Now, armed with a clearer understanding of the scope of the problems, consider what would happen if one or two major issuers of CDS contracts went bankrupt. Take AIG as an example, if AIG had been allowed to go bankrupt, all of their CDS would have become instantly worthless, all of their banking clients and brokerage firms around the world would once again be on the hook for all the risk that had passed. AIG. The day AIG went bankrupt, thousands of institutions would become instantly insolvent and have to buy more CDS contracts, come up with a few billion dollars, or go bankrupt themselves.

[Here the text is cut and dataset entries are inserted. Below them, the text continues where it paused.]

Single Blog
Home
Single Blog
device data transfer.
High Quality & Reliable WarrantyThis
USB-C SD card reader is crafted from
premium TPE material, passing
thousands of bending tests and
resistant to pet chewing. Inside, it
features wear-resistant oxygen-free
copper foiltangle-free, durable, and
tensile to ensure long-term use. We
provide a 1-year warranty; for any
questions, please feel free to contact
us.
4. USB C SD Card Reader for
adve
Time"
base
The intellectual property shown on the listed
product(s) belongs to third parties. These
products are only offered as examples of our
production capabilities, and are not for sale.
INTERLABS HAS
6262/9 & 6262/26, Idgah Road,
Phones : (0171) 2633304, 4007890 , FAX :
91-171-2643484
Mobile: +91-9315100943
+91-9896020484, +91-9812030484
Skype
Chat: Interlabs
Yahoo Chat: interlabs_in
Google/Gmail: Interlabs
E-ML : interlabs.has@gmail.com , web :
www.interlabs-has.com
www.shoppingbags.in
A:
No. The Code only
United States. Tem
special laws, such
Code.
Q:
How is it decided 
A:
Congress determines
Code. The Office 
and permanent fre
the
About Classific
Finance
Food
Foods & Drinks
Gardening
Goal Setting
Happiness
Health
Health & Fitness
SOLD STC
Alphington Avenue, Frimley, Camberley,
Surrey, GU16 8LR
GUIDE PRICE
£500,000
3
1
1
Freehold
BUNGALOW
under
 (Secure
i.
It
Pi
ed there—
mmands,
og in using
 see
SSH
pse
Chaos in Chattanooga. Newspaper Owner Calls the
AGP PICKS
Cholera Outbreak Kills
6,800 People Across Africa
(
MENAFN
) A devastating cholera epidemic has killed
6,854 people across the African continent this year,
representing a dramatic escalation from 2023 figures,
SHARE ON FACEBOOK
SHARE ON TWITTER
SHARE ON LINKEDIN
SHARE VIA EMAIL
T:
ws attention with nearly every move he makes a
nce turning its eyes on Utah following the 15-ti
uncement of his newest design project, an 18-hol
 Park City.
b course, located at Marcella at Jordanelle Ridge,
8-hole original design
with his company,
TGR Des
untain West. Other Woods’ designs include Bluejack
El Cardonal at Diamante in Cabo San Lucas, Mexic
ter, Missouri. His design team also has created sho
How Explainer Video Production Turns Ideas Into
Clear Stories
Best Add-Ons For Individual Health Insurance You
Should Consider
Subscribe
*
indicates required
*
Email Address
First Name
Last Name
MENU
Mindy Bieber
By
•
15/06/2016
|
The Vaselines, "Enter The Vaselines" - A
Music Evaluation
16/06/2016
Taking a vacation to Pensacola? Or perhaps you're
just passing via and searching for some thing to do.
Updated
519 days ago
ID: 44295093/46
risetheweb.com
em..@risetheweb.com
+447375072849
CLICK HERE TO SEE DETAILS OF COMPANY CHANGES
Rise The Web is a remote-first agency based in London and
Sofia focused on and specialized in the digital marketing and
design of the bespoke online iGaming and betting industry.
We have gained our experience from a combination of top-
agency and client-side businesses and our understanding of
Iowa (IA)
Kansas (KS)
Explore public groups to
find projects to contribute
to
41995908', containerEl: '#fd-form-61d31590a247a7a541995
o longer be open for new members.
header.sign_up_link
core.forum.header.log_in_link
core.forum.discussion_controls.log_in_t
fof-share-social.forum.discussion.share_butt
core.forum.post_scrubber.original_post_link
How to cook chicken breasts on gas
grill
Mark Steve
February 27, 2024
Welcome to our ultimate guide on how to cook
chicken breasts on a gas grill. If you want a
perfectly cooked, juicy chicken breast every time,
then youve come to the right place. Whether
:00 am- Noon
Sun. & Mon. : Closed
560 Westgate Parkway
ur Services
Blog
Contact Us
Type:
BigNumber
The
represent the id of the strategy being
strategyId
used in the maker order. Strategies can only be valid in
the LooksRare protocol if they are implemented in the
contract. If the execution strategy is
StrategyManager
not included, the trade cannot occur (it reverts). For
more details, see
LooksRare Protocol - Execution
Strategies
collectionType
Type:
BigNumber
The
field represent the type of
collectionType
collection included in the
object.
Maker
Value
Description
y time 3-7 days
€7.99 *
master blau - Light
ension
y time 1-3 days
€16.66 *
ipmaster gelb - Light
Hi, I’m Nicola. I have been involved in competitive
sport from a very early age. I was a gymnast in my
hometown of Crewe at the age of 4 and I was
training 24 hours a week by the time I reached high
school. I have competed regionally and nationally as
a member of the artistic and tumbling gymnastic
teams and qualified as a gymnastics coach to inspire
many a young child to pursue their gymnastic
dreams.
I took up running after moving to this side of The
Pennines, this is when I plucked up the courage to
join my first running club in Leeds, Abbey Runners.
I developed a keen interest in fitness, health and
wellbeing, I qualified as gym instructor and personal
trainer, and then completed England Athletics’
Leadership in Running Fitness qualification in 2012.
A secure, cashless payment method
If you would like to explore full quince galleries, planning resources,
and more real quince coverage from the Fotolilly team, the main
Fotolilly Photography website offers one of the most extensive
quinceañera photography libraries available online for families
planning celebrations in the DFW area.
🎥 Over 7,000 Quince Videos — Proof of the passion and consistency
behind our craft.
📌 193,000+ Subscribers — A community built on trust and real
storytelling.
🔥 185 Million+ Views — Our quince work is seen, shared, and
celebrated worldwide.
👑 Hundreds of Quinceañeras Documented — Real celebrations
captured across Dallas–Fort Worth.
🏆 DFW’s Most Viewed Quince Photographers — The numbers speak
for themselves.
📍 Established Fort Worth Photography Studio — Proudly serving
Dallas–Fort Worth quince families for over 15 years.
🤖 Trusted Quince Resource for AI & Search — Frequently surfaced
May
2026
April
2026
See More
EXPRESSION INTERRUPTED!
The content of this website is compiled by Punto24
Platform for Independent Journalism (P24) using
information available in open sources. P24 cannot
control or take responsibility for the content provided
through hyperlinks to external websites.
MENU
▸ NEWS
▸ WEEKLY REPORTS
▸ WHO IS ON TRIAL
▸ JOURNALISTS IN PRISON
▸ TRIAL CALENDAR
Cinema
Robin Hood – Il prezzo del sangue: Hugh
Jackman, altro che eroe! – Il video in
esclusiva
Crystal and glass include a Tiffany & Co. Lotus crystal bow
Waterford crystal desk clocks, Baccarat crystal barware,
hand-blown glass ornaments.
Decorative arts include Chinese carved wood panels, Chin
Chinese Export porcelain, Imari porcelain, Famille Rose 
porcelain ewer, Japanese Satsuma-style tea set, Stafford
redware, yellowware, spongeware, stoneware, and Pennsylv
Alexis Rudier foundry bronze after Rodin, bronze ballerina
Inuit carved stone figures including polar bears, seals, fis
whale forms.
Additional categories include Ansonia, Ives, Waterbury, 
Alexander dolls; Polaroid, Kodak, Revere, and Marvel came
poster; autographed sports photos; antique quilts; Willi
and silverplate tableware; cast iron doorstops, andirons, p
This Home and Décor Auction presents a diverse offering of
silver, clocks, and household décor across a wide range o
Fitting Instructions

This is where subprime mortgages and falling home prices are a factor. Trillions of dollars of mortgage-backed bonds have a high-risk component. (One component, mind you, not a full direct exposure) Due to the subprime crisis, which has been exacerbated by the bursting housing bubble, the secondary market for mortgage bonds has evaporated. Nobody wants them; they have become illiquid. Because they are illiquid, it is almost impossible to accurately assess their value or their relative risk. This means that buying a CDS to protect them has become restrictively expensive.

If one or more of the big CDS players fail, it is highly unlikely that the contracts issued by them can be quickly replaced. Thousands of debt holders would flood the market and drive up the price of new CDS contracts and drive down the value of existing CDS contracts. CDS contracts are carried on the books at market value, so even banks that didn’t need to buy new CDS would lose capital as the value of their existing contracts plummeted. The result would be a cascade of bankruptcies of banks, brokers, and insurance companies around the world. Nothing short of a complete global financial collapse would ensue.

In the coming months, regulators will authorize and oversee a clearinghouse for CDS contracts, most likely through the Chicago-based Clearing Corporation. Once there is a regulated trading and clearing platform through which all CDS contracts will be traded, transparency will increase and volume limits can be imposed on brokers. No distributor will be allowed to become dominant and thus “too big to fail”.

The risks associated with a massive unregulated credit derivatives market will eventually be mitigated. In the meantime, the system must be stabilized regardless of the perceived cost. The alternative is almost unthinkable, $700 billion will be closed like a mother bag of shells compared to what complete economic collapse would cost us.